Extracted material.
^^^^^^^^

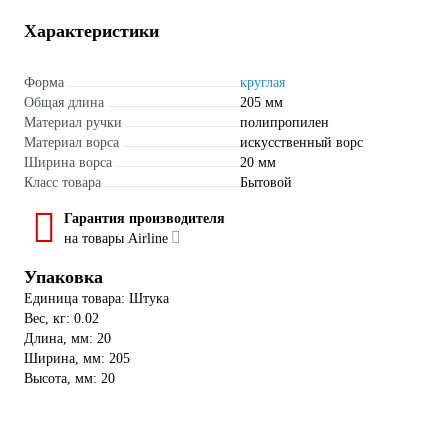
Характеристики
Форма
круглая
Общая длина
205 мм
Материал ручки
полипропилен
Материал ворса
искусственный ворс
Ширина ворса
20 мм
Класс товара
Бытовой
Гарантия производителя
на товары Airline
Упаковка
Единица товара: Штука
Вес, кг: 0.02
Длина, мм: 20
Ширина, мм: 205
Высота, мм: 20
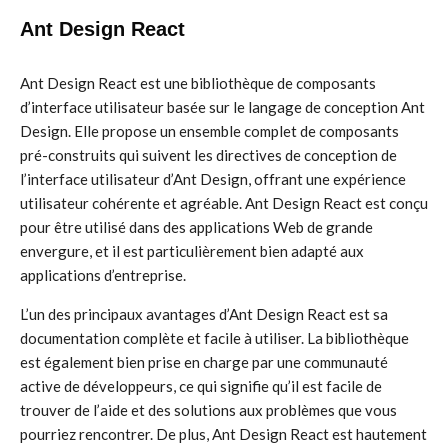
Ant Design React
Ant Design React est une bibliothèque de composants
d’interface utilisateur basée sur le langage de conception Ant
Design. Elle propose un ensemble complet de composants
pré-construits qui suivent les directives de conception de
l’interface utilisateur d’Ant Design, offrant une expérience
utilisateur cohérente et agréable. Ant Design React est conçu
pour être utilisé dans des applications Web de grande
envergure, et il est particulièrement bien adapté aux
applications d’entreprise.
L’un des principaux avantages d’Ant Design React est sa
documentation complète et facile à utiliser. La bibliothèque
est également bien prise en charge par une communauté
active de développeurs, ce qui signifie qu’il est facile de
trouver de l’aide et des solutions aux problèmes que vous
pourriez rencontrer. De plus, Ant Design React est hautement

^^^^^^^^

Your task. Using the listing above, show each line with the word "conception" in it.

Result for this exercise.
d’interface utilisateur basée sur le langage de conception Ant
pré-construits qui suivent les directives de conception de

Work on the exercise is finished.